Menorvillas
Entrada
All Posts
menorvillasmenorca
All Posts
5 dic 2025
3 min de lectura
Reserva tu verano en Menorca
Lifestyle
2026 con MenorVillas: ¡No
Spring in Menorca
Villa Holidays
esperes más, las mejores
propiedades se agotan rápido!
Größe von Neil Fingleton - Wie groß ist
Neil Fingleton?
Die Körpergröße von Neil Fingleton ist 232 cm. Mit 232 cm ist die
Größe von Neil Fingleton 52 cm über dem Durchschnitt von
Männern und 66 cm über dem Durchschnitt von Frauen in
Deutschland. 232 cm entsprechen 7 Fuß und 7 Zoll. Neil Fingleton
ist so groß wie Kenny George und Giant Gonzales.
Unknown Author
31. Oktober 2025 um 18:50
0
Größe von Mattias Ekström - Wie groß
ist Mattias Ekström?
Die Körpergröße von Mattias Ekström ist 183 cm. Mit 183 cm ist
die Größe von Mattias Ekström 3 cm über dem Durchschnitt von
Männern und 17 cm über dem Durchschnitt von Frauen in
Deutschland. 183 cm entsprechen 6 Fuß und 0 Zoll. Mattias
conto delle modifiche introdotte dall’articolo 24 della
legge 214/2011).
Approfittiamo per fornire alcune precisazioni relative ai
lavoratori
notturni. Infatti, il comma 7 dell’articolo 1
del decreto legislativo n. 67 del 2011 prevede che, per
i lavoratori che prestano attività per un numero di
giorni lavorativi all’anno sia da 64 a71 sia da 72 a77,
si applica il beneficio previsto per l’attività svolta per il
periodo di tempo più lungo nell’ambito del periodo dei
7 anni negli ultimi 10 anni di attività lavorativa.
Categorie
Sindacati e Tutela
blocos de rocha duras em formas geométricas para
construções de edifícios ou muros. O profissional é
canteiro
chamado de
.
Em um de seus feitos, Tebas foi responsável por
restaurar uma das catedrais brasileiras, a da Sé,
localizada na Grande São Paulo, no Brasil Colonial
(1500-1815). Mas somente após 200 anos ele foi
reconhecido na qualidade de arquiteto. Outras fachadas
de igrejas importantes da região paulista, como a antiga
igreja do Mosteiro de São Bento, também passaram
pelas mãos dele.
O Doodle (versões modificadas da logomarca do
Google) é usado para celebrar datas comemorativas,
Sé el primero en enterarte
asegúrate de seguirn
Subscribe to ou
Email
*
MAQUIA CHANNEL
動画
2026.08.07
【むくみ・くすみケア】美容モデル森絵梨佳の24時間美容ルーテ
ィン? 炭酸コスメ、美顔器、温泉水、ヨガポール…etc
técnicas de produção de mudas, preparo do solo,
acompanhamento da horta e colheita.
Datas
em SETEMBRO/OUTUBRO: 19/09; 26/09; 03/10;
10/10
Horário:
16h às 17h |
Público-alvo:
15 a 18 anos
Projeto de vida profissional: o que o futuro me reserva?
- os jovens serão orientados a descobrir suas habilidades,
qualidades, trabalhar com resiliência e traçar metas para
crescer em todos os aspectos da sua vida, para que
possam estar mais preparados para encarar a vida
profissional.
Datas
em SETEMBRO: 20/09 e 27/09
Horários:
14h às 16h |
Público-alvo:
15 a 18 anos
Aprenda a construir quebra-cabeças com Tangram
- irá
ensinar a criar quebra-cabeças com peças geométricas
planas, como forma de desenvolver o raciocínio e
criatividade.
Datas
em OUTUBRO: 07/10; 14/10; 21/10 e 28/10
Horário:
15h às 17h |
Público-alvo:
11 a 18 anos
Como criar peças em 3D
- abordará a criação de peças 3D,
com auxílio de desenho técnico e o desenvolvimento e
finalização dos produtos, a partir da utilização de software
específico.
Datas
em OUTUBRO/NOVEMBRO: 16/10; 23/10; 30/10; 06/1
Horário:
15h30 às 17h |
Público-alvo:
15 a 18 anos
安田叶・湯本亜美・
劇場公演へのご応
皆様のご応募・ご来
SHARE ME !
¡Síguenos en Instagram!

GOAL OF THE EXERCISE — Lines holding "über": please count them in the data above and reply with the number alone.

ANSWER FOR THE TASK — 4